MongoDB 3.2 was recently released with WiredTiger as the default storage engine.
In just over five years, MongoDB has evolved into a popular database. MongoDB 3.0 supported “pluggable storage engines.” The B-Tree-based WiredTiger should outperform IO-optimized RocksDB and PerconaFT in in-memory workloads, but it demonstrates performance degradation when we move into IO workloads.
There are reports that WiredTiger 3.2 comes with improved performance, so I ran a quick benchmark against WiredTiger 3.0.
My interest is in not only the absolute performance, but also how it performs during checkpointing. In my previous test we saw periodic drops: https://www.percona.com/blog/2015/07/14/mongodb-benchmark-sysbench-mongodb-io-bound-workload-comparison/.

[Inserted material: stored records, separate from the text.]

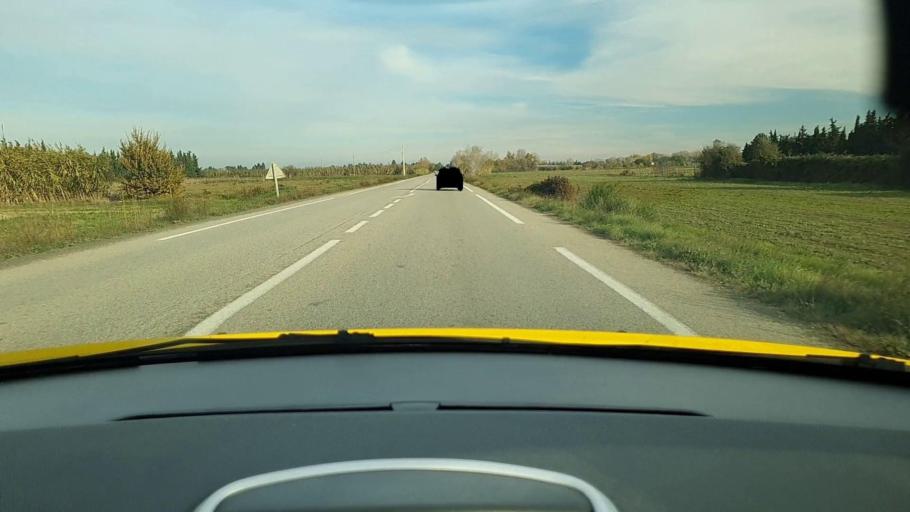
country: FR
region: Languedoc-Roussillon
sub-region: Departement du Gard
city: Fourques
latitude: 43.7001
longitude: 4.6011
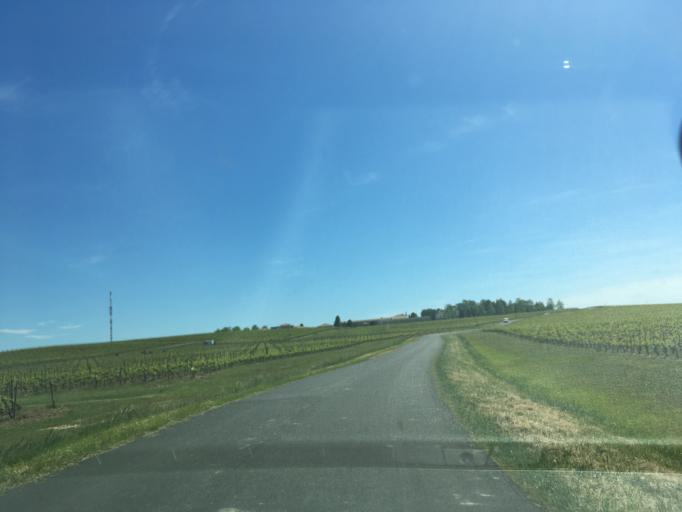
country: FR
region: Aquitaine
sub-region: Departement de la Gironde
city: Lesparre-Medoc
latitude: 45.3139
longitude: -0.8810
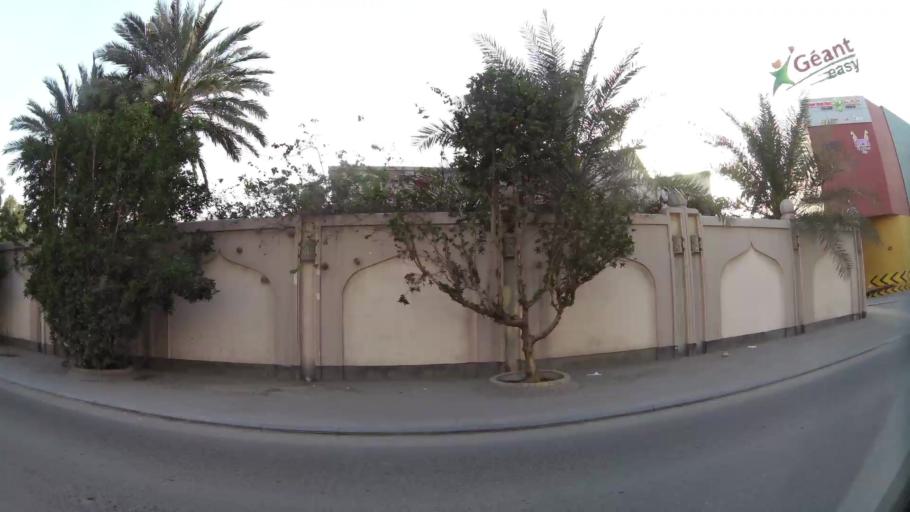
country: BH
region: Manama
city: Jidd Hafs
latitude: 26.2000
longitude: 50.4990
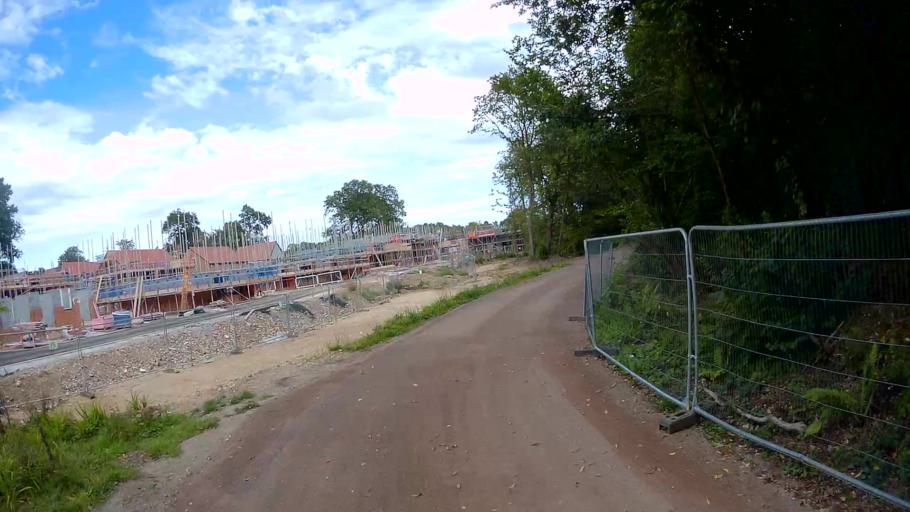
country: GB
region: England
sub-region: Surrey
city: Frimley
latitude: 51.3028
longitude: -0.7073
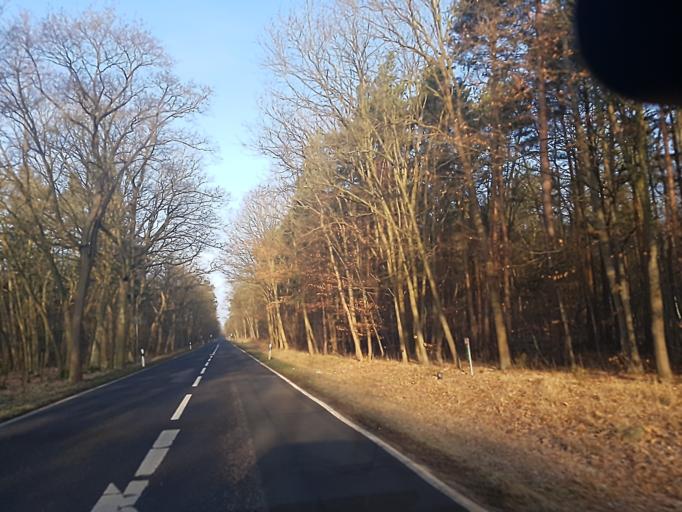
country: DE
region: Brandenburg
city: Bruck
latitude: 52.2157
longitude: 12.7466
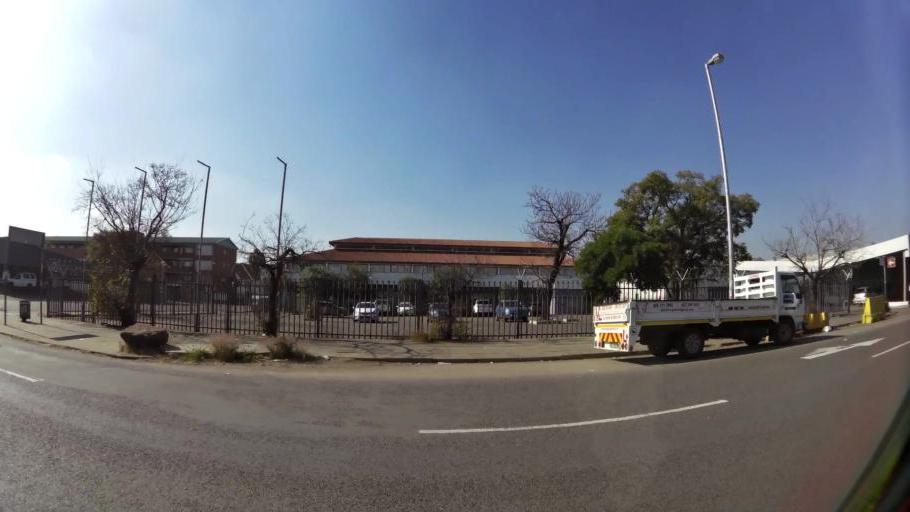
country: ZA
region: North-West
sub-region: Bojanala Platinum District Municipality
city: Rustenburg
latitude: -25.6697
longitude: 27.2460
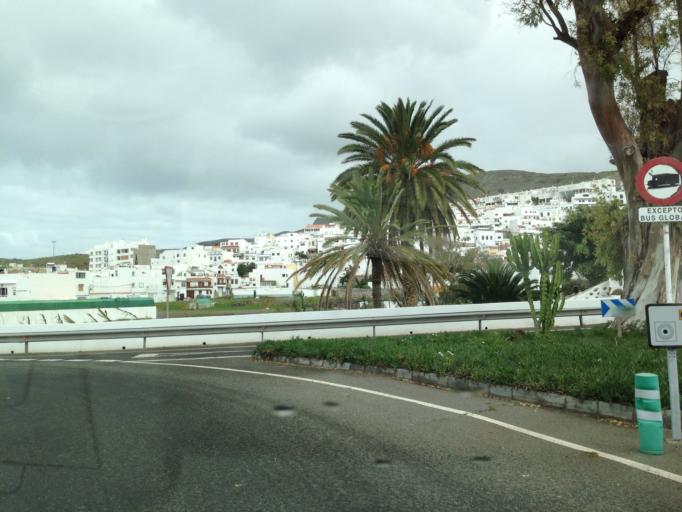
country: ES
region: Canary Islands
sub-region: Provincia de Las Palmas
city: Agaete
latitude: 28.0995
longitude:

For this test I am using iiBench by Mark Callaghan: https://github.com/mdcallag/iibench-mongodb.
WiredTiger command line:
|
1 |
numactl --interleave=all ./mongod --dbpath=/mnt/i3600/mongo/ --storageEngine=wiredTiger --syncdelay=900 --wiredTigerCacheSizeGB=10 --wiredTigerJournalCompressor=none |
Storage: Intel SSD DC P3600 SSD 1.6TB
Server: Bare Metal powered by Intel(R) Xeon(R) CPU E5-2680
For workload, I inserted 200 million records with 1 index.
The results (click on image to get higher resolution):
WiredTiger 3.2 is indeed faster. It finished in 31 min (compared to 51 min for WiredTiger 3.0).
However, the performance stalls are still there. There are periods of one minute or longer when WiredTiger refuses to process data.